Monday, July 13, 2015

Midnight Sun

Our last full day in Norway was such a delight because the weather turned sunny and warm. Blue skies, just a few puffy clouds, and nice temperatures meant we didn't need to wear our coats. It also meant we finally had a chance to see the midnight sun.

On our last evening I sat on the small porch to draw the mountains across the fjord,
while enjoying a Norwegian beer.
I heard the cow bells and glanced up to see this guy walking his cows. Later we had to step through
the landmines of cow poop littering the road.
When we went to pay Ole and Magni for our five days in their cabin, we had expected to do the financial transaction and be on our way; it was 8pm and we hadn't eaten our dinner yet, which we planned to do right after paying them. We walked over and Magni asked if we wanted coffee or tea, and it turned out that she had made a big plate of waffles and they wanted to sit and talk with us for a while.

So we sat, we ate waffles (made with milk from their cows) with homemade jam and brown cheese -- which I ate, and it wasn't bad just kind of creamy but tasteless -- and drank coffee and talked for about an hour. We asked how many cows and sheep Ole tended (four calves and several sheep) and then I mentioned that I enjoyed the smell of the barn, the manure. Ole and Magni both laughed, and Magni said it's a romantic smell: "farm romantic." And apparently there is a reality show that's popular in Norway that's just like our show The Bachelor, but with farmers. After a round of 'speed dating,' the show spends several weeks narrowing the field to one final man or woman.

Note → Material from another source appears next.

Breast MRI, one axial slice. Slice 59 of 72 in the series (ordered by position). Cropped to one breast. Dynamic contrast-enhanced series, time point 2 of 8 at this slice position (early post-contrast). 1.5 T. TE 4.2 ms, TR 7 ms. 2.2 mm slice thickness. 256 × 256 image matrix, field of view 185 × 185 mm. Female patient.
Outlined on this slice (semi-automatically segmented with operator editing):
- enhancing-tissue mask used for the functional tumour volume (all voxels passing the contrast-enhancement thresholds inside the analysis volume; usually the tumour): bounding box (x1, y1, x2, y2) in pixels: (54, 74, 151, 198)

Magni said it's funny because people are so ridiculous, and I said it's the same in the US. There is another reality program where contestants have to work a farm using methods from the early 1900s, and that's not a funny show because it's very hard work.

They had a young man helping Ole on the farm for the summer, from Chechnya. This was his second summer with them; after the first summer he said the work was so hard he'd never come back, but he did come back after all. He sat with us and finished off all the waffles. Another man came by with some fish he'd caught, and then he sat and chatted in Norwegian with Ole and Magni for several minutes. We can't exactly figure out what Ole does; mainly he seemed to drive his tractor back and forth all day to and from the barn hauling manure, and one day he mowed the grass. The young Chechen boy seemed to finagle the sheep a bit. Perhaps he had land elsewhere that he farmed.

I had such a stereotype in my mind of "Norwegian farmer" based on Garrison Keillor's "Norwegian bachelor farmers" from Prairie Home Companion. But Ole didn't fit that, of course. I mentioned that I'd just finished reading all four of the Knausgaard titles that have been translated into English at this point, and both Ole and Magni kind of grimaced a bit. Magni knows Yngve, Karl Ove's brother, and both of them said that Knausgaard was not liked in Norway -- which I had heard myself. Telling the family secrets, not a good Norwegian way to be. He's very American in that way, and very un-Norwegian. But then Ole started asking me if I'd read other Norwegian writers -- Ibsen? Have I read Ibsen? (Yes, I have.) "He's a dramatist, you know," Ole said. I mentioned that I'd started reading Knut Hamsun and they both approved. Nesbø, Ole asked? I will, I promised. We'd seen their enormous library when we'd go into their house to use the Internet, and it was very impressive. So yes, Ole is a Norwegian farmer who loves Ibsen and Tivoli Gardens in Copenhagen. I tried out my few words of Norwegian and despite it sounding to MY ear like I was pronouncing things as Ole did, he always did this kind of smirk at my pronunciation. Although both Marc and I feel socially awkward and anxious about this kind of thing, I enjoyed the conversation we had with them very much, and feel like it was such a good part of our time there.

But finally, back to our cabin for Marc to make us one final dinner, and then we waited around until about 11 and headed back to Russelv for a chance to see the midnight sun. Russelv is on the tip of the peninsula so the mountains don't obstruct the horizon, and since the sun is relatively low in the sky although still quite visible, an unobstructed view is best. We'd been there on our first day, during the day, and we tried one other midnight to no avail, but this last night it all worked:

It's MIDNIGHT.
MIDNIGHT.
Back at Svensby, the light was so soft and pink -- the mountains looked pink,
the fjord was pink-tinged. Just so dreamy and beautiful.
We were up early to catch the ferry to Breivikeidet the next morning, and then on to the Tromsø airport for our flight to Oslo and on to Copenhagen. Leaving Norway we had much better views from the air -- no clouds this time -- and the views were breathtaking:

an archipelago
beautiful fjords
and snow- and ice-topped mountains
but flatter and greener in the south -- Oslo below
Next stop: Copenhagen. Farvel, Norway.